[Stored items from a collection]
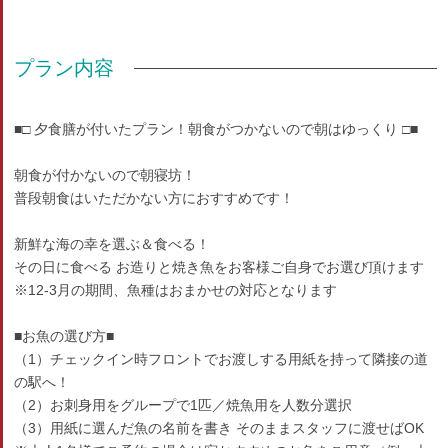
プラン内容
■□ 夕食膳が付いたプラン！朝食がつかないので朝はゆっくり □■
朝食が付かないので朝寝坊！
普段朝食はいただかない方におすすめです！
新鮮な海の幸を選ぶ＆食べる！
その日に食べる お造りと焼き魚をお客様ご自身でお選び頂けます
※12-3月の期間、魚種はおまかせの対応となります
■お魚の選び方■
（1）チェックイン時フロントでお渡しする用紙を持って隣接の道
の駅へ！
（2）お刺身用をグループで1匹／焼魚用を人数分選択
（3）用紙に選んだ魚の名前を書き そのままスタッフに渡せばOK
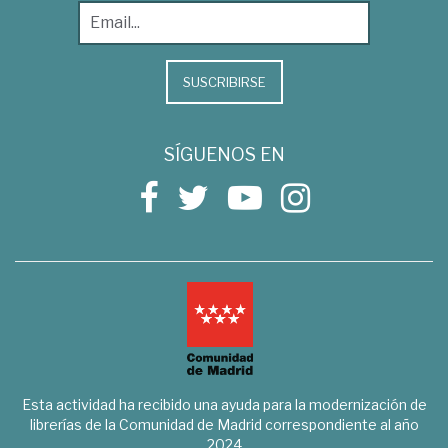
SUSCRIBIRSE
SÍGUENOS EN
Esta actividad ha recibido una ayuda para la modernización de
librerías de la Comunidad de Madrid correspondiente al año
2024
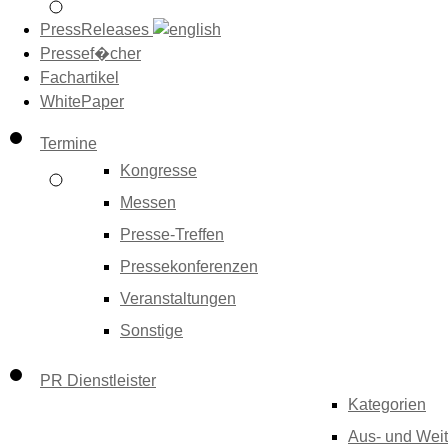
PressReleases
Pressef�cher
Fachartikel
WhitePaper
Termine
Kongresse
Messen
Presse-Treffen
Pressekonferenzen
Veranstaltungen
Sonstige
PR Dienstleister
Kategorien
Aus- und Weit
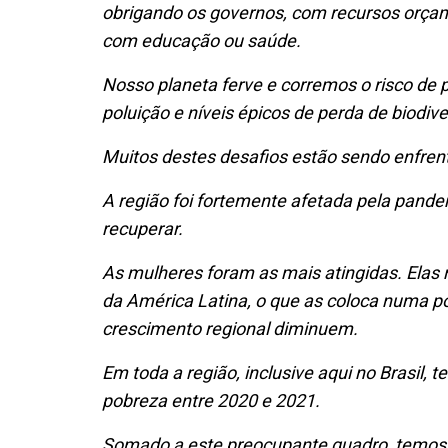
obrigando os governos, com recursos orçam
com educação ou saúde.
Nosso planeta ferve e corremos o risco de p
poluição e níveis épicos de perda de biodiv
Muitos destes desafios estão sendo enfren
A região foi fortemente afetada pela pand
recuperar.
As mulheres foram as mais atingidas. Ela
da América Latina, o que as coloca numa p
crescimento regional diminuem.
Em toda a região, inclusive aqui no Brasil
pobreza entre 2020 e 2021.
Somado a este preocupante quadro, temos o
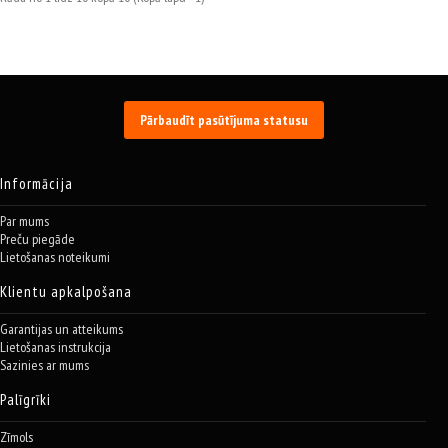
Pārbaudīt pasūtījuma statusu
Informācija
Par mums
Preču piegāde
Lietošanas noteikumi
Klientu apkalpošana
Garantijas un atteikums
Lietošanas instrukcija
Sazinies ar mums
Palīgrīki
Zīmols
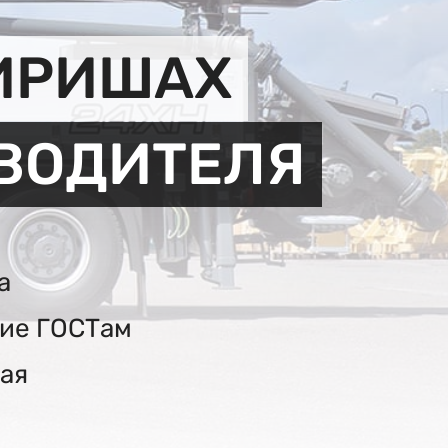
КИРИШАХ
ЗВОДИТЕЛЯ
а
вие ГОСТам
ая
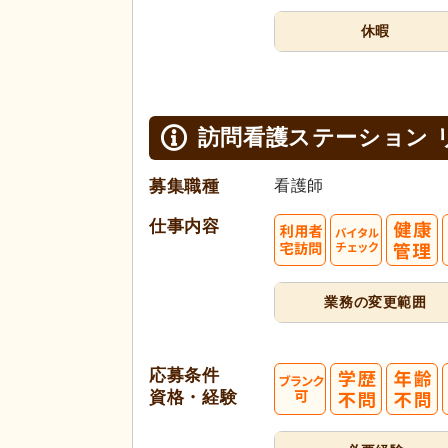
休暇
訪問看護ステーション 
募集職種
看護師
仕事内容
業務の変更範囲
応募条件
資格・経験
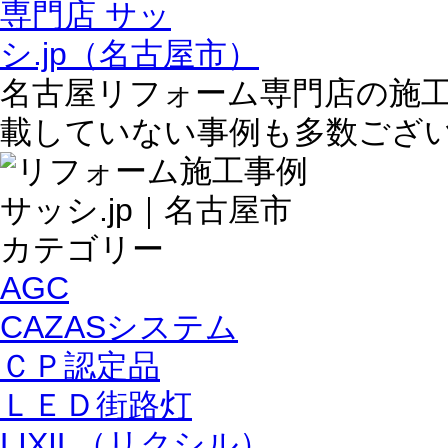
名古屋リフォーム専門店の施
載していない事例も多数ござ
AGC
CAZASシステム
ＣＰ認定品
ＬＥＤ街路灯
LIXIL（リクシル）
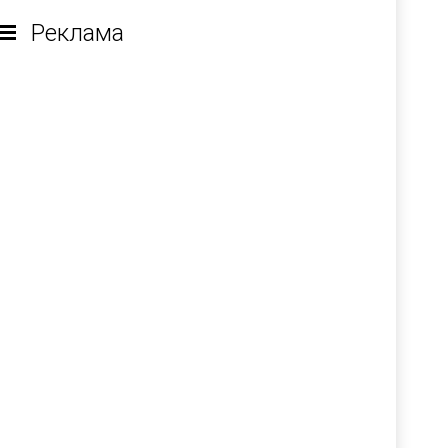
Реклама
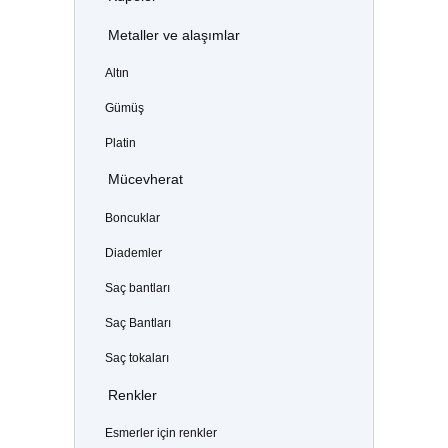
Metaller ve alaşımlar
Altın
Gümüş
Platin
Mücevherat
Boncuklar
Diademler
Saç bantları
Saç Bantları
Saç tokaları
Renkler
Esmerler için renkler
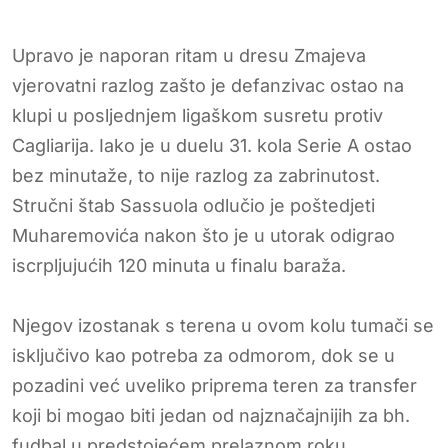
Upravo je naporan ritam u dresu Zmajeva
vjerovatni razlog zašto je defanzivac ostao na
klupi u posljednjem ligaškom susretu protiv
Cagliarija. Iako je u duelu 31. kola Serie A ostao
bez minutaže, to nije razlog za zabrinutost.
Stručni štab Sassuola odlučio je poštedjeti
Muharemovića nakon što je u utorak odigrao
iscrpljujućih 120 minuta u finalu baraža.
Njegov izostanak s terena u ovom kolu tumači se
isključivo kao potreba za odmorom, dok se u
pozadini već uveliko priprema teren za transfer
koji bi mogao biti jedan od najznačajnijih za bh.
fudbal u predstojećem prelaznom roku.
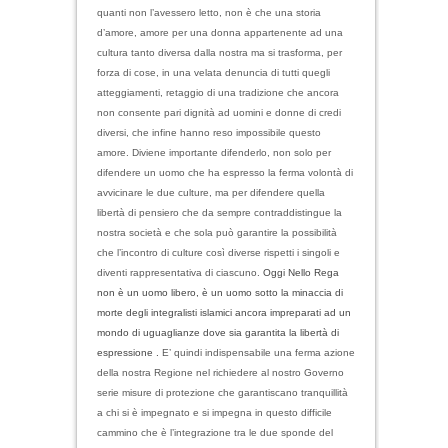
quanti non l’avessero letto, non è che una storia
d’amore, amore per una donna appartenente ad una
cultura tanto diversa dalla nostra ma si trasforma, per
forza di cose, in una velata denuncia di tutti quegli
atteggiamenti, retaggio di una tradizione che ancora
non consente pari dignità ad uomini e donne di credi
diversi, che infine hanno reso impossibile questo
amore. Diviene importante difenderlo, non solo per
difendere un uomo che ha espresso la ferma volontà di
avvicinare le due culture, ma per difendere quella
libertà di pensiero che da sempre contraddistingue la
nostra società e che sola può garantire la possibilità
che l’incontro di culture così diverse rispetti i singoli e
diventi rappresentativa di ciascuno.
Oggi Nello Rega
non è un uomo libero, è un uomo sotto la minaccia di
morte degli integralisti islamici ancora impreparati ad un
mondo di uguaglianze dove sia garantita la libertà di
espressione .
E’ quindi indispensabile una ferma azione
della nostra Regione nel richiedere al nostro Governo
serie misure di protezione che garantiscano tranquillità
a chi si è impegnato e si impegna in questo difficile
cammino che è l’integrazione tra le due sponde del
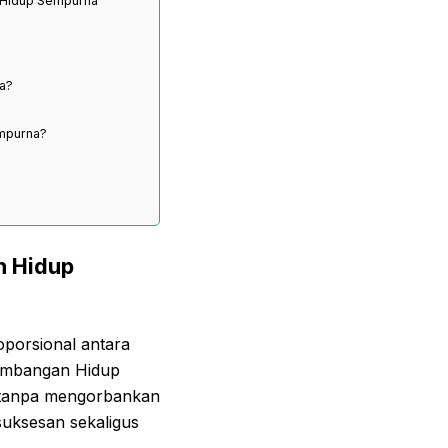
n Hidup Sempurna
a?
empurna?
n Hidup
porsional antara
seimbangan Hidup
s tanpa mengorbankan
suksesan sekaligus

--- Task instructions ---
Start at the line containing "vjerovatni razlog zašto" above and stop at the line containing "mondo di uguaglianze". Output those lines exactly, both included, but none of the pictures.

--- Solution ---
vjerovatni razlog zašto je defanzivac ostao na
klupi u posljednjem ligaškom susretu protiv
Cagliarija. Iako je u duelu 31. kola Serie A ostao
bez minutaže, to nije razlog za zabrinutost.
Stručni štab Sassuola odlučio je poštedjeti
Muharemovića nakon što je u utorak odigrao
iscrpljujućih 120 minuta u finalu baraža.
Njegov izostanak s terena u ovom kolu tumači se
isključivo kao potreba za odmorom, dok se u
pozadini već uveliko priprema teren za transfer
koji bi mogao biti jedan od najznačajnijih za bh.
fudbal u predstojećem prelaznom roku.
quanti non l’avessero letto, non è che una storia
d’amore, amore per una donna appartenente ad una
cultura tanto diversa dalla nostra ma si trasforma, per
forza di cose, in una velata denuncia di tutti quegli
atteggiamenti, retaggio di una tradizione che ancora
non consente pari dignità ad uomini e donne di credi
diversi, che infine hanno reso impossibile questo
amore. Diviene importante difenderlo, non solo per
difendere un uomo che ha espresso la ferma volontà di
avvicinare le due culture, ma per difendere quella
libertà di pensiero che da sempre contraddistingue la
nostra società e che sola può garantire la possibilità
che l’incontro di culture così diverse rispetti i singoli e
diventi rappresentativa di ciascuno.
Oggi Nello Rega
non è un uomo libero, è un uomo sotto la minaccia di
morte degli integralisti islamici ancora impreparati ad un
mondo di uguaglianze dove sia garantita la libertà di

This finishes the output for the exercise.